It was long dark by the time the ship transporting the men and equipment of the 8th Connecticut entered the Long Island Sound at the mouth of the Connecticut River. After several hours of excited chatter among his mess mates, Oliver Case had finally managed “to get a dry place…with my knapsack for a pillow” and closed his eyes for what seemed like only a moment but was more like two hours “when I heard my name called loud enough to start any living person…” Private Case had drawn the midnight shift for guard duty and now possessed the privilege of standing watch over the personal equipment, known as traps, and the weapons of the regiment. Guard duty for most of these still inexperienced citizen-soldiers would have been an extremely tedious and pointless activity likely dreaded and maligned in the ranks. As most soldiers learned early on in their guard duty careers, failure to properly perform your duties when on guard could result in punishment such as double shifts that no man wanted to face.
On this first night of shipboard guard duty, Oliver was fortunate that his guard shift lasted only one hour in instead of the normal two-hour tours as was common practice among most of the Union regiments in the Civil War. By the time his relief arrived, Friday morning was already thirty minutes old and the crowded decks had become relatively quiet other than the sounds of the sleeping soldiers. Oliver was forced to make his way carefully through the mass of humanity to avoid the wrath of a disturbed soul roused from slumber and throwing spewing curses at the offender. After finding his previous “dry place” on the floor with his company mates, Oliver was not able to return the restful sleep he enjoyed prior to his guard duty caused by the combine effects of anticipation and the cramped quarters. His inability to sleep was not without some reward as Oliver found himself treated to a spectacular sight at four o’clock in the morning. As the ship made its way out of Long Island Sound and down the East River, the early morning fog began to break up and the lights of New York City came into full view off the starboard side. Oliver expressed his disappointment that the ship will not stop at New York or Brooklyn which also came into view on the port side. Rather, the transport continued southward into the New York Bay and two hours later it seemed that the regiment may have reached its destination as the ship approached a landing on the opposite side of the bay at Staten Island. However, the vessel was not allowed to dock and placed in a holding pattern to wait for another ship to pass that Oliver names as the “Granite State.” There is some historical ambiguity about the identification of this vessel as the U.S.S. Granite State was a wooden ship dating back to 1825 that was not actually placed into operation until the Civil War. Many sources claim that this vessel wasn’t placed into service until 1863 or 1864.
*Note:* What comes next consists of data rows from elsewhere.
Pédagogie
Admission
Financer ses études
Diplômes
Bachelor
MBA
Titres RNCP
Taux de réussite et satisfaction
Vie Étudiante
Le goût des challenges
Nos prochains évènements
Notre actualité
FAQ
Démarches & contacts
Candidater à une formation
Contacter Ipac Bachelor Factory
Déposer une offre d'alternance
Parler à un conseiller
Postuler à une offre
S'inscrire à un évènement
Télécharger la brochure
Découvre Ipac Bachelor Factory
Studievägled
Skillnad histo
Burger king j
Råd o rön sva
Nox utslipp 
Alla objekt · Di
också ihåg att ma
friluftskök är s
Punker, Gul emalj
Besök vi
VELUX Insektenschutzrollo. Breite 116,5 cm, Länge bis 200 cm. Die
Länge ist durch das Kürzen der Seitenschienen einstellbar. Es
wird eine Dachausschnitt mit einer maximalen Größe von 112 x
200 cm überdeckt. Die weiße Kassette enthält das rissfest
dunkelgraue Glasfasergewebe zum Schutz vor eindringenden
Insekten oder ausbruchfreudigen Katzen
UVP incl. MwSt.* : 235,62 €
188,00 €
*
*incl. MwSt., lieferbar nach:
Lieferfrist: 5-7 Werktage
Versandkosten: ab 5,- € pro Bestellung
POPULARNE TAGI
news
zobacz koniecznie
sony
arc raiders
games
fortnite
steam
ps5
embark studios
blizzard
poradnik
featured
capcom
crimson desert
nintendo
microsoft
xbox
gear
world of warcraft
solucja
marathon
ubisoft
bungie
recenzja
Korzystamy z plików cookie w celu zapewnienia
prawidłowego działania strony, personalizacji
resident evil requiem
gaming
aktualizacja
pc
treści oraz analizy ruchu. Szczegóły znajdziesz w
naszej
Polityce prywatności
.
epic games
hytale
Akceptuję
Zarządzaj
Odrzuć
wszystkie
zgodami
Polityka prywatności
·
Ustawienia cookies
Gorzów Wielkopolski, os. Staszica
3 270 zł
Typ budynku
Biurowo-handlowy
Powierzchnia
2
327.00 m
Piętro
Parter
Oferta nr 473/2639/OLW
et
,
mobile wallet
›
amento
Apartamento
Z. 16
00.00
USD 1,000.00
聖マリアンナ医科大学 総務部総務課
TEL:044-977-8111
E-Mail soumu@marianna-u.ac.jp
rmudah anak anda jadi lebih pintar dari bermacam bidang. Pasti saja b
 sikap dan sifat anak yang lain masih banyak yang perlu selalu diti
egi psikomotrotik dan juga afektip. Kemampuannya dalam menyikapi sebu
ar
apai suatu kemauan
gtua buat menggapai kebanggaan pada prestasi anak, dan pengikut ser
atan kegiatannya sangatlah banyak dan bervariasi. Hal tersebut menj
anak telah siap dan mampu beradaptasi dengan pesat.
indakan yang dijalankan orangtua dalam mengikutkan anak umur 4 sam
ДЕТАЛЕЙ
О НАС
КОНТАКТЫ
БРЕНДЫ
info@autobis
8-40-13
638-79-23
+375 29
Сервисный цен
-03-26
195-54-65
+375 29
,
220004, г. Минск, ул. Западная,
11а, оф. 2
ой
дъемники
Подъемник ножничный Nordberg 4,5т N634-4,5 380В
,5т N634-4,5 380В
Whatever the name of this ship may have been, it finally passed by Staten Island and the transport carrying the soldiers of the 8th Connecticut was given clearance to put ashore on the island. There arose a great sense of excitement and anticipation throughout the ranks with the possibility of leaving the cramped quarters and returning to dry land. For what may have been the first time in their military service, Oliver and the other troops learned a hard lesson about “hurry up and wait” in the life of a soldier.
Then commenced a great rush for knapsacks, haversacks etc. which was kept up for an hour but no signs of getting off. We stood for two or three hours with our knapsacks on when one by one they commenced to drop off and by nine o’clock they were all lying in piles again. There was strict guard kept so we could not get off the boat.
While the horses were temporarily allowed off the ship, the soldiers remained in position and waited for orders from their officers which they hoped would soon be the command to disembark. The delay would come to end, but not to the satisfaction of the disgruntled troops as the horses were reloaded onto the vessel and the order was given to cast off. The ship, which Oliver now described as a steamer, pulled away from Staten Island and slipped back into the mid-morning sunshine of New York Bay, this time headed north toward the mouth of the East River from which they had traveled just three hours earlier. The full light of midday revealed the entirely of New York with “a splendid view of its shipping, and such steam whistling and cheering I have seldom heard.” The steamer continued back up the East River finally landing at Hunter’s Point on Long Island about three o’clock in the afternoon where the soldiers of the 8th Connecticut were finally allowed to disembark.
 Letters of Oliver Cromwell Case 1861-1862 (unpublished), Simsbury Historical Society, Simsbury, CT (October 20, 1861).